Your instructions: Please retype the entries below exactly as they are written.

Supplied records:
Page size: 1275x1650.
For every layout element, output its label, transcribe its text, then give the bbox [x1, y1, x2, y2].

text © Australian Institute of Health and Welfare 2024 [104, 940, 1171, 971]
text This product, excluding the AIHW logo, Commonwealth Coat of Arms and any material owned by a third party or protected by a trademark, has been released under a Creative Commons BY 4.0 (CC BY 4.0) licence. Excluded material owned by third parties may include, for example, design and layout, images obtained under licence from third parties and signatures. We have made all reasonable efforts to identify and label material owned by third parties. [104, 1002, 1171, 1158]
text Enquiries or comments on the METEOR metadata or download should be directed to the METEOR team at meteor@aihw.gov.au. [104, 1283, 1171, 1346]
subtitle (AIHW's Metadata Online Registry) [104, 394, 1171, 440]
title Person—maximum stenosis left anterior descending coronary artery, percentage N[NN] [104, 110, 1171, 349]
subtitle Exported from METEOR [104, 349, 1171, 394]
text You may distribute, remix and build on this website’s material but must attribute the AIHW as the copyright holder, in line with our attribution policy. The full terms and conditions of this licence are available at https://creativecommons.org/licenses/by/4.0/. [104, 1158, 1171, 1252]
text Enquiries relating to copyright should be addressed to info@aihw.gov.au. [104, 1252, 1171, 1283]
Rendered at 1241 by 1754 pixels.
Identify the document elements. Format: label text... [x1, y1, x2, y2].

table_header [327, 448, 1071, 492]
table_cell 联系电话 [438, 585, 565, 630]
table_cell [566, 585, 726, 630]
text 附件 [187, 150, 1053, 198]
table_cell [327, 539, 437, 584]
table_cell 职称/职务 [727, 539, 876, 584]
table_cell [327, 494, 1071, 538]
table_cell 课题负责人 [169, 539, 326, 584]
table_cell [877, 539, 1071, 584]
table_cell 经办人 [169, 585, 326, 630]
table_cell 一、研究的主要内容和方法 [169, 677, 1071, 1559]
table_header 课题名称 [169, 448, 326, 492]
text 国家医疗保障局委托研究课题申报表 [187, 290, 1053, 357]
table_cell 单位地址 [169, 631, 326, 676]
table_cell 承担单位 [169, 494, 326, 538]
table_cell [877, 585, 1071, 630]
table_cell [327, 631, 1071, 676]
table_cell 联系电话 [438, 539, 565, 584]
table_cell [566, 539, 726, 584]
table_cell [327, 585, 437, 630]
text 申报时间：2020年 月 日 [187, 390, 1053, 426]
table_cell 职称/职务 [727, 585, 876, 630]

Task solution:
Page size: 1275x1650.
For every layout element, output its label, transcribe its text, then give the bbox [x1, y1, x2, y2].

text © Australian Institute of Health and Welfare 2024 [104, 940, 1171, 971]
text This product, excluding the AIHW logo, Commonwealth Coat of Arms and any material owned by a third party or protected by a trademark, has been released under a Creative Commons BY 4.0 (CC BY 4.0) licence. Excluded material owned by third parties may include, for example, design and layout, images obtained under licence from third parties and signatures. We have made all reasonable efforts to identify and label material owned by third parties. [104, 1002, 1171, 1158]
text Enquiries or comments on the METEOR metadata or download should be directed to the METEOR team at meteor@aihw.gov.au. [104, 1283, 1171, 1346]
subtitle (AIHW's Metadata Online Registry) [104, 394, 1171, 440]
title Person—maximum stenosis left anterior descending coronary artery, percentage N[NN] [104, 110, 1171, 349]
subtitle Exported from METEOR [104, 349, 1171, 394]
text You may distribute, remix and build on this website’s material but must attribute the AIHW as the copyright holder, in line with our attribution policy. The full terms and conditions of this licence are available at https://creativecommons.org/licenses/by/4.0/. [104, 1158, 1171, 1252]
text Enquiries relating to copyright should be addressed to info@aihw.gov.au. [104, 1252, 1171, 1283]
Rendered at 1241 by 1754 pixels.
Identify the document elements. Format: label text... [x1, y1, x2, y2].

table_header [327, 448, 1071, 492]
table_cell 联系电话 [438, 585, 565, 630]
table_cell [566, 585, 726, 630]
text 附件 [187, 150, 1053, 198]
table_cell [327, 539, 437, 584]
table_cell 职称/职务 [727, 539, 876, 584]
table_cell [327, 494, 1071, 538]
table_cell 课题负责人 [169, 539, 326, 584]
table_cell [877, 539, 1071, 584]
table_cell 经办人 [169, 585, 326, 630]
table_cell 一、研究的主要内容和方法 [169, 677, 1071, 1559]
table_header 课题名称 [169, 448, 326, 492]
text 国家医疗保障局委托研究课题申报表 [187, 290, 1053, 357]
table_cell 单位地址 [169, 631, 326, 676]
table_cell 承担单位 [169, 494, 326, 538]
table_cell [877, 585, 1071, 630]
table_cell [327, 631, 1071, 676]
table_cell 联系电话 [438, 539, 565, 584]
table_cell [566, 539, 726, 584]
table_cell [327, 585, 437, 630]
text 申报时间：2020年 月 日 [187, 390, 1053, 426]
table_cell 职称/职务 [727, 585, 876, 630]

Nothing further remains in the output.